Genug des Schreckens. Oder zu viel, wie es ein paar Premierenflüchtlinge zur Pause empfinden. Gewiss: Den Horrortrip des Teufelsbarbiers macht für gewöhnlich erst eine gute Portion schwarzen Humors genießbar. Doch den lässt Ricarda Regina Ludigkeits Inszenierung schmerzlich vermissen. Schätzte man die Regisseurin und Choreografin bisher für ihre Fähigkeit, jede bekannte Musical-Chose in neuen Schwung zu versetzen, gelingt ihr diesmal nicht mehr als eine redliche, zähe Nacherzählung. Gewissenhaft führt sie von Szene zu Szene, stellt den Chor (wie immer präzise einstudiert von Lam Tran Dinh) mit umständlich statuarischen Auftritten ins Bühnenbild, unterlässt es, Episoden drastisch zuzuspitzen und Figuren scharfe Profile zu verpassen. Zu sehen ist eine gut gemeinte, bis in die Nebenrollen solide ausgeführte Pflichtübung. Es fehlt eine von garstigem Witz belebte Kür.

Tödliche Streiche mit scharfem Messer und Eleganz: Todd (Jörg Sabrowski) Richter Turpin (Hans Neblung).
Die beiden Kammersänger des Kieler Musiktheaters zeigen sich zwar gut und fachgerecht bei Stimme, führen ihre Darstellung aber kaum über den Modus der gedeckten Behäbigkeit hinaus. Zwar lässt Heike Wittlieb in der Figur der Mrs.

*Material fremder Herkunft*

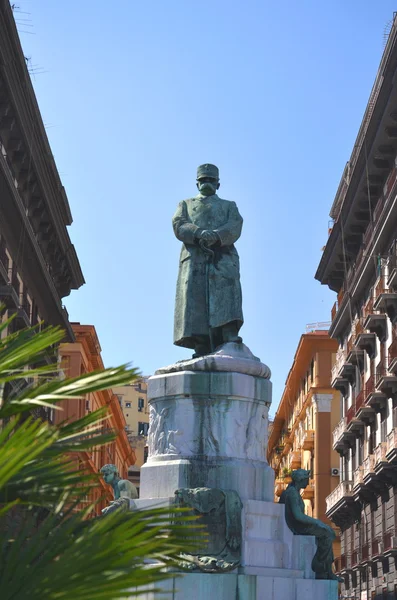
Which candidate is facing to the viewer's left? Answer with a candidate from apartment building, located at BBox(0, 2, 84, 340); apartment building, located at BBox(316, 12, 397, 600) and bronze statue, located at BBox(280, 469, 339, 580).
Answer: apartment building, located at BBox(316, 12, 397, 600)

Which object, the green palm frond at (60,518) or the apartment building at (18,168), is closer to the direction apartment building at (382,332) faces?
the apartment building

Lovett gelegentlich eine durchtriebene Lust an komödiantischer Verschärfung erkennen, doch auch ihr Spiel erschöpft sich in den Längen der Handlungsstränge. Jörg Sabrowski aber geht von Beginn an den Weg der soliden Figurenzeichnung. Sein Sweeney Todd ist ein gekränkter Bürger, der vor der Gemeinde seine Gerechtigkeit sucht. Seine Maske zeigt einen Biedermann beim Vollzug seines vom Schicksal vorgegebenen Auftrags. Den Bruch, den ein anständiger Mensch zum Monster werden lässt, führt Sabrowski nicht vor.
Im Gegensatz zum schleppenden Moderato auf der Bühne klingt die musikalische Begleitung aus dem Graben in aufregend munterer Vielfalt. Moritz Caffier verfolgt mit dem Philharmonischen Orchester alle stilistischen Varianten und waghalsigen Winkelzüge, an denen Stephen Sondheims Partitur reich ist. Da wird die Musik zum schelmischen Partner des fast durchweg gesungenen Dialogs und zum gewitzten Kommentator des szenischen Geschehens. Gewiss fehlt Sondheims Komposition der einprägsame Hit, aber sie erfüllt ihre Aufgabe als höchst unterhaltsame Ergänzung zum diesmal harmlos ablaufenden Thriller auf der Szene.
Das Premierenpublikum, soweit es bis zum Finale ausharrte, bedankte sich mit wohlwollendem Applaus für szenisch gelinde gehaltene Schreckenserfahrungen und musikalisch geschärfte Scherze.